Sandige Oberschenkel vor Meer und blauem Himmel

Das Baden im kristallklaren Marmarameer war so ein Moment.

 

Strategien

Während ich fahre, versuche ich, mich daran zu erinnern, dass ich das Alleinreisen vor Polly mochte, es mir gar nicht anders vorstellen konnte. Ich hoffe, dass ich davon etwas zurückholen kann, bin aber derzeit weit davon entfernt. Da ist einfach “diese Lücke, diese entsetzliche Lücke”, wie Joachim Meyerhoff so perfekt schrieb.

Um dem Gefühl, allein durch die Weltgeschichte zu taumeln, etwas entgegenzusetzen, schaffe ich mir Rituale: Ich bleibe länger an Orten, die mir gefallen, kaufe immer im gleichen Laden ein, esse immer im gleichen Lokal. So werden Gesichter vertraut und ich bald mit einem Lächeln des Wiedererkennens begrüßt. Das tut mir gut.

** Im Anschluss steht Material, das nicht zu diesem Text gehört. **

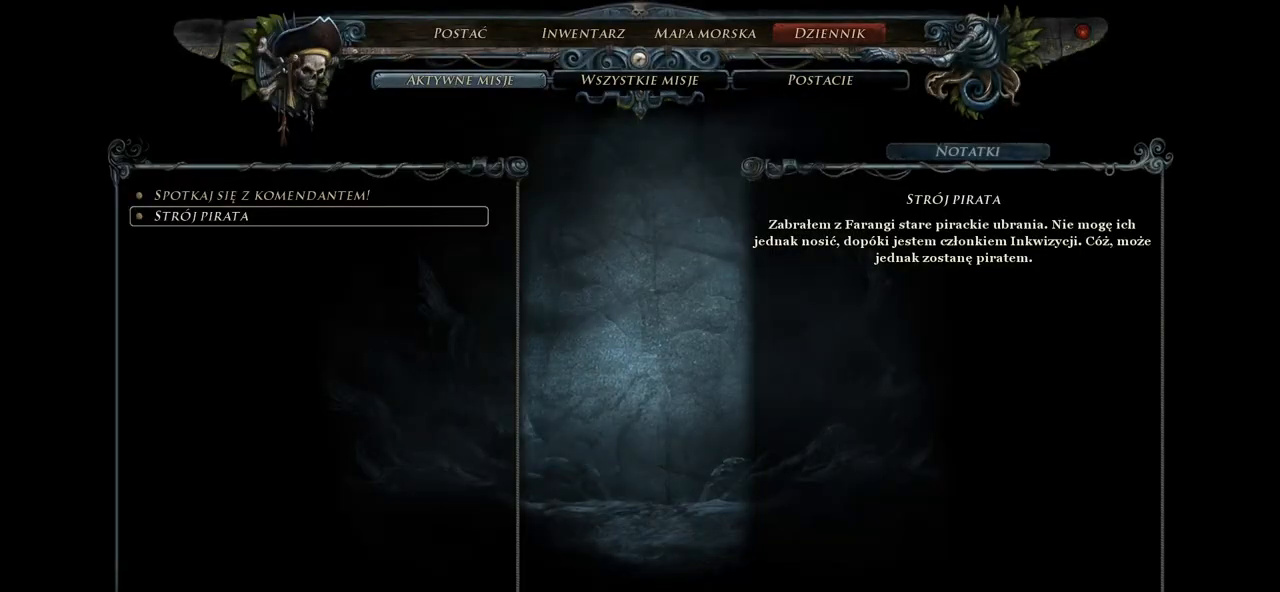
{"keys": [], "mouse": [], "events": []}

Elazig, Türkei: Tische für Cay / Tee

Warum ich nicht einfach nach Hause fahre? Nun, zum einen ist meine Wohnung noch bis Ende November untervermietet. Und zum anderen gibt es Zwischenziel, das mein Herz froh macht: Zu meinem Geburtstag Ende Oktober treffe ich meinen Mann Bill in Griechenland. Es wird nur für ein paar Tage sein, aber wir werden einen seiner Kindheitsträume wahrmachen – ich kann es kaum erwarten!

 

Wie enthunde ich meinen Blick?

Mir war nicht bewusst, dass ich durch eine Hundemama-Brille auf die Welt schaue; ich bin sicher, dass es jedem Menschen mit Hund ebenso gehen würde. Sehe ich eine Wiese, lächle ich bei der Vorstellung, wie Polly ihre Schnute durch das Gras schieben würde. Sehe ich Dreck, verdrehe ich die Augen: Sie hätte sich mit Sicherheit genüsslich darin gewälzt. Wasser? Niemand schlabbert Wasser so laut und so freigiebig wie meine Dicke – Pflanzen wären an ihrem Wassernapf immer gut gewässert gewesen.

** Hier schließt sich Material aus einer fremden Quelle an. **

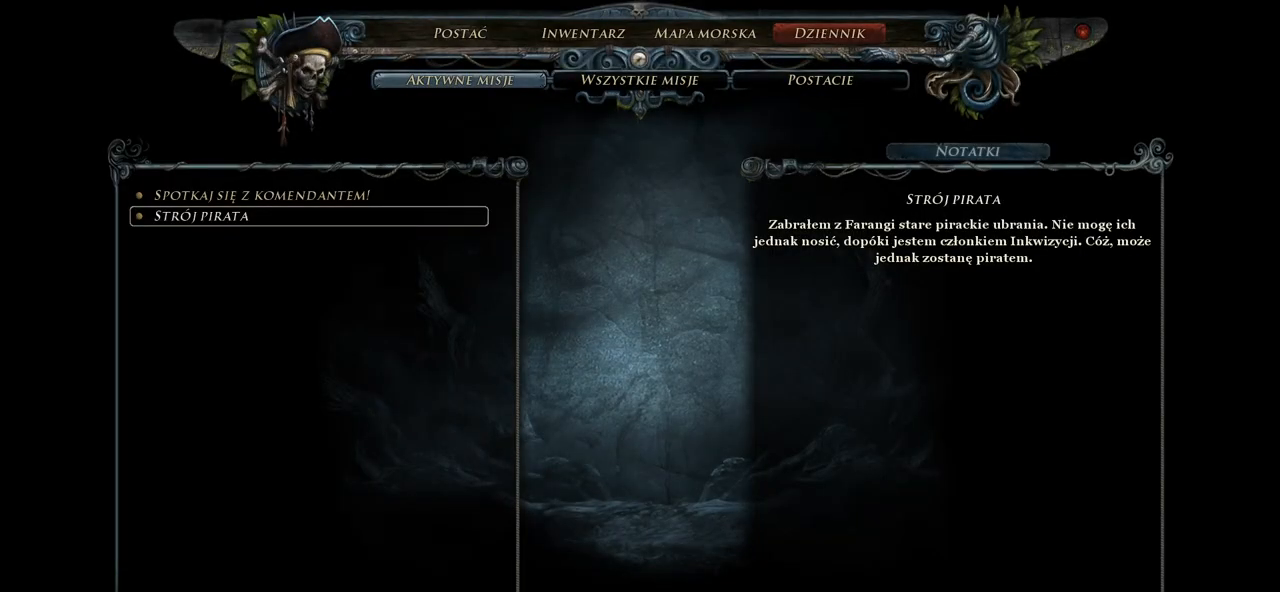
{"keys": [], "mouse": [], "events": []}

Und erst all die einsamen Straßen, auf denen sie vorneweg gelaufen wäre! Jeden Meter hier am Marmarameer hätte sie geliebt.

felsige Küste mit Sandweg

Im Elburs-Gebirge, das wie ein Wall zwischen dem Kaspischen Meer (auch liebevoll „Kaspi-Meer“ genannt) und dem Rest des Irans liegt, sind wir einmal bis weit nach Mitternacht durch eine entlegene Region gefahren. Meist ging es bergab, sodass ich mit ausgeschaltetem Motor durch die Stille hinter ihr her rollen konnte. Der Vollmond hat alles sanft beleuchtet. Ich glaube, sie war ebenso glücklich wie ich.

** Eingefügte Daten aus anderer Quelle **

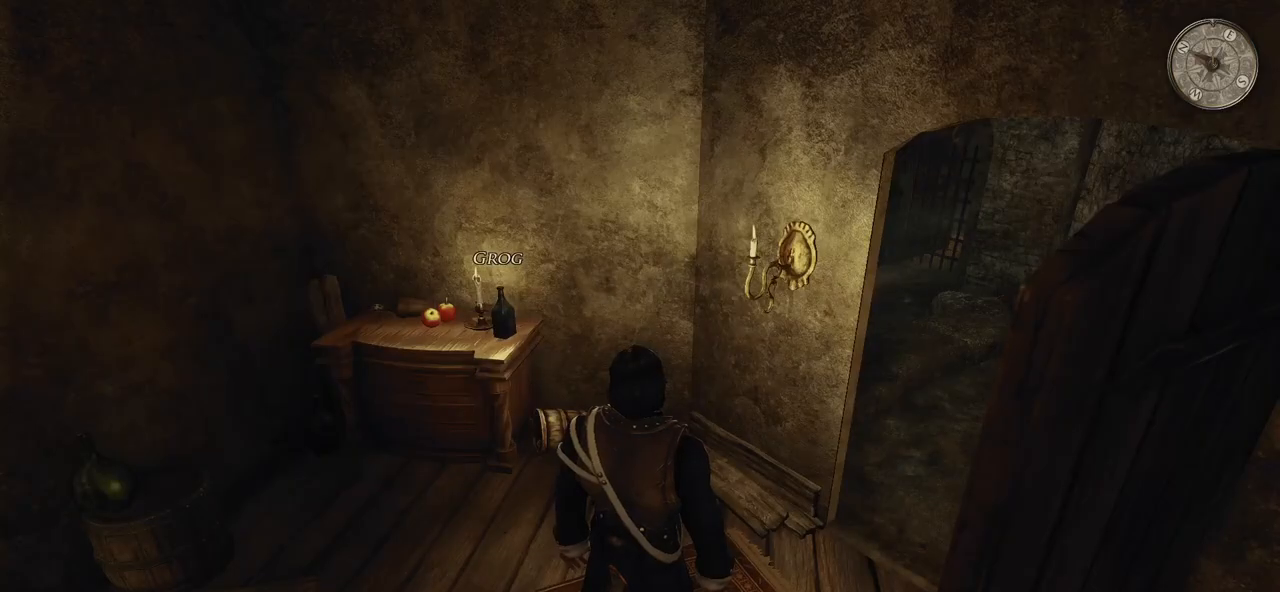
{"keys": ["w"], "mouse": [], "events": [[320, "w", "down"]]}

Und erst die Katzen überall! Polly hat nie einer etwas getan (eher eine bekrallte Pfote über die Nase gezogen bekommen), aber sie muss ihnen einfach hinterherflitzen wie ein Kind den Stadttauben. Dass es sich nun ausgerechnet Katzen auf Molly und im Beiwagen gemütlich machen, ist eine Ironie dieser Reise.

zwei Katzen liegen auf Motorrad-Gespann

All das macht das Unterwegssein ohne sie manchmal so schmerzhaft, dass ich am liebsten nur Autobahn fahren möchte. Bin ich dann auf einer, fällt mir wieder ein, warum es AUTObahn heißt und warum ich es schrecklich finde. Pest oder Cholera, einmal mehr.

Türkei oder Iran?

Oft denke ich: Polly hat sich mit dem Iran ein doofes Land ausgesucht, die Türkei wäre besser gewesen. Hier sehe ich viele Hunde, die entspannt und frei leben. Die meisten haben einen Clip am Ohr, der anzeigt, dass sie tierärztlich betreut werden. Für viele Hunde ist das ein Hundeleben im besten Sinne – ganz sicher für alle, denen das Leben auf der Straße im wahrsten Sinne des Wortes im Blut liegt.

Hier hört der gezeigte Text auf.